Bâyezîd-i Bistâmî onun hakkında der ki: “Ömrümde bir hâtun tanıdım. O Fâtıma-i Nişâbûriyye’dir. Kendisine herhangi bir konuda haber vermek istesem, ona ayan olur ve o şeyi kendisi bana bildirirdi.”
Zünnûn-i Mısrî ise onun için şunları söylemiştir: “Mekke-i mükerremede bir hâtun vardır. Adı Fâtıma-i Nişâbûriyye’dir. Bu veliyye hanım, Kur’ân-ı kerîmin ma’nâ ve esrârından öyle şeyler söylerdi ki, bana hayret verirdi.”
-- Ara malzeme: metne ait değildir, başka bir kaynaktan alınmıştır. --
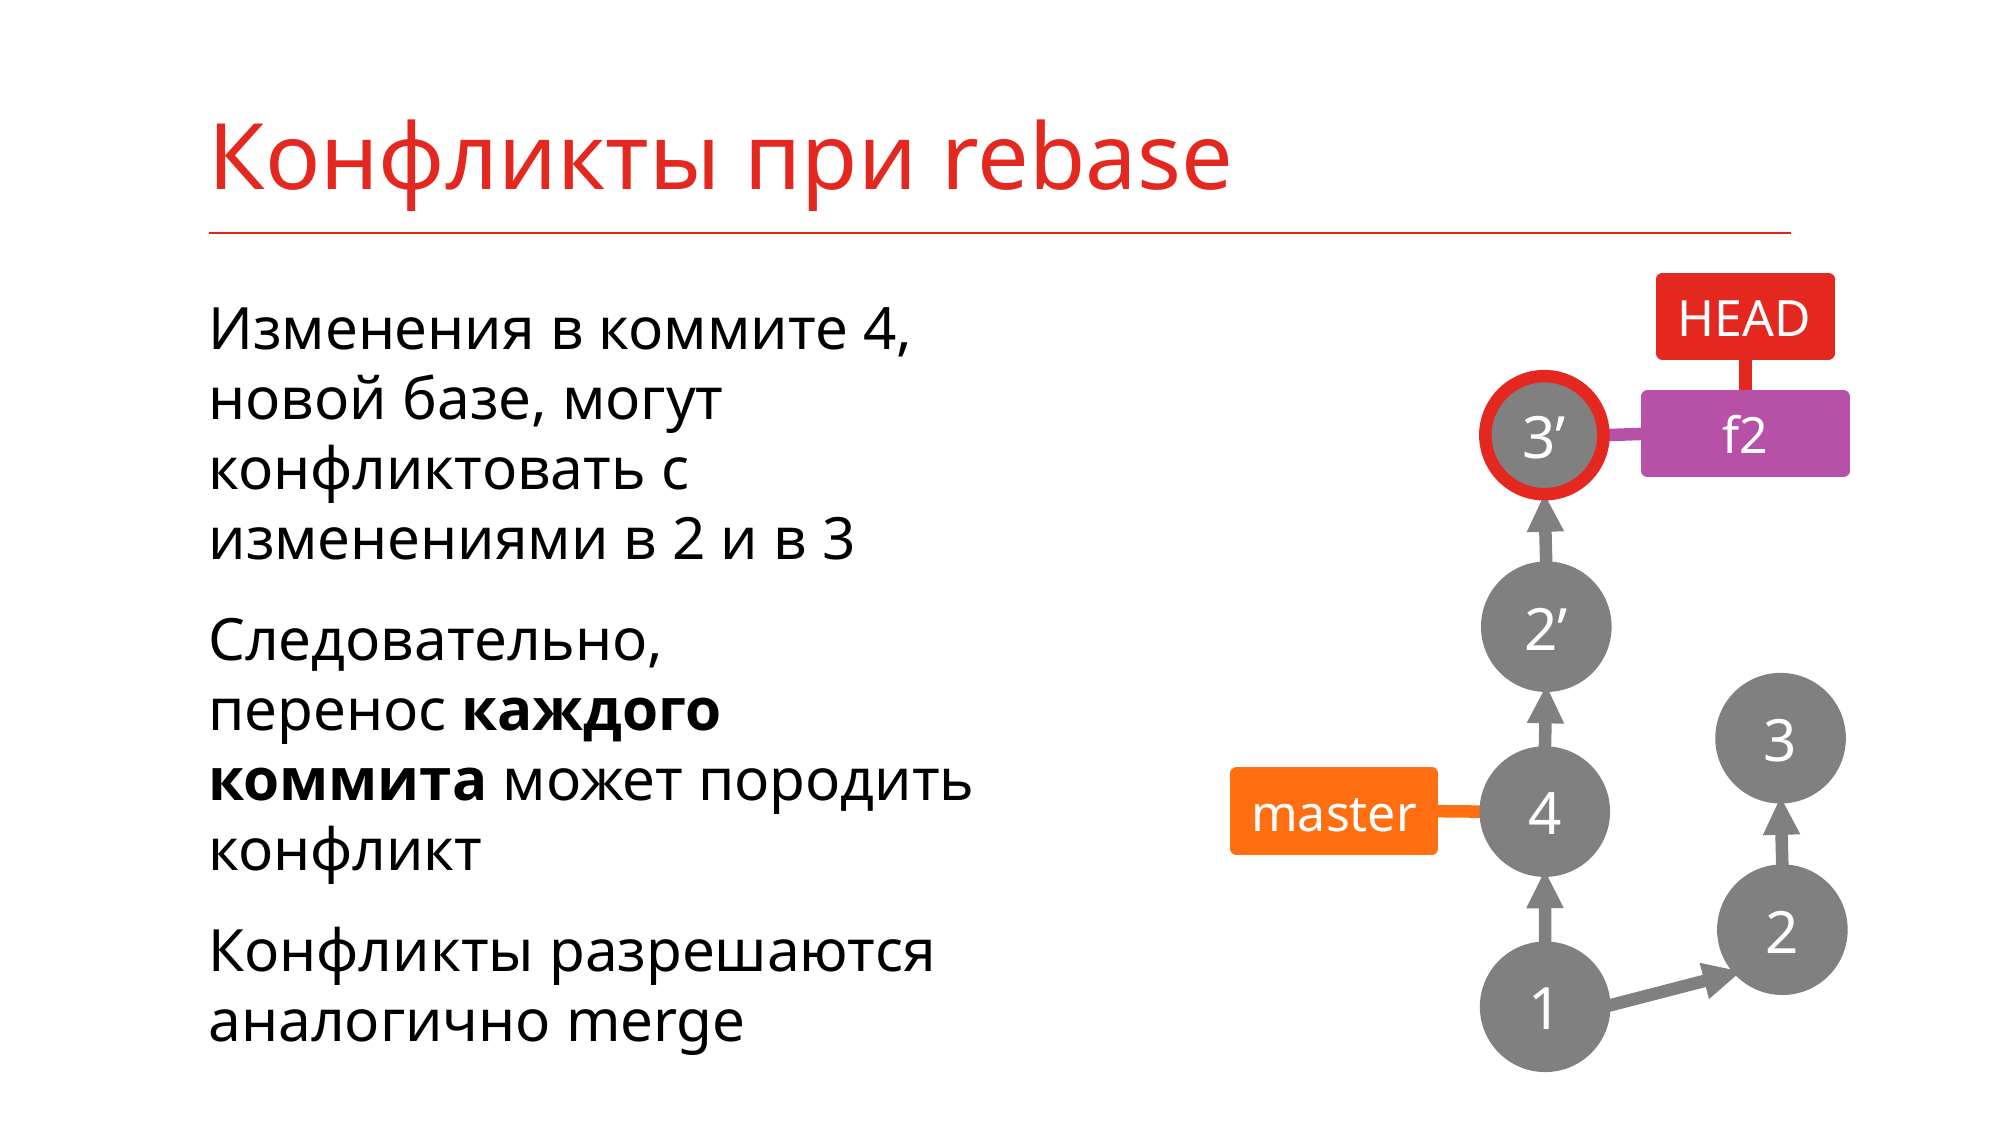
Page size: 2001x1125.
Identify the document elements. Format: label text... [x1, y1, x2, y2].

Bu evliyâ hâtun, Allahü teâlâya öylesine âşık ve Peygamber efendimize ( aleyhisselâm ) öyle sevgi beslerdi ki, bir sohbet esnasında onlardan bahsedilirken dayanamayıp vefât etti.
Buyurdu ki: “Allahü teâlâyı zikr ettiğin, andığın zaman, Allahü teâlânın seni gördüğünü düşün ve zikre devam et.”
“Sıdk ve takvâ sahipleri bu zamanda bir derya içindedirler. O deryanın dalgaları onlara çarpmaktadır. O derya içinde boğulmuşcasına Allahü teâlâya duâ ve feryâd ederler. Kâdir-i mutlak olan Hak teâlâdan se’âdet ve necât talep ederler.
“Kim, Allahü teâlâyı düşünerek amel ve ibâdet yaparsa, o kimse ihlâs, sahibidir.”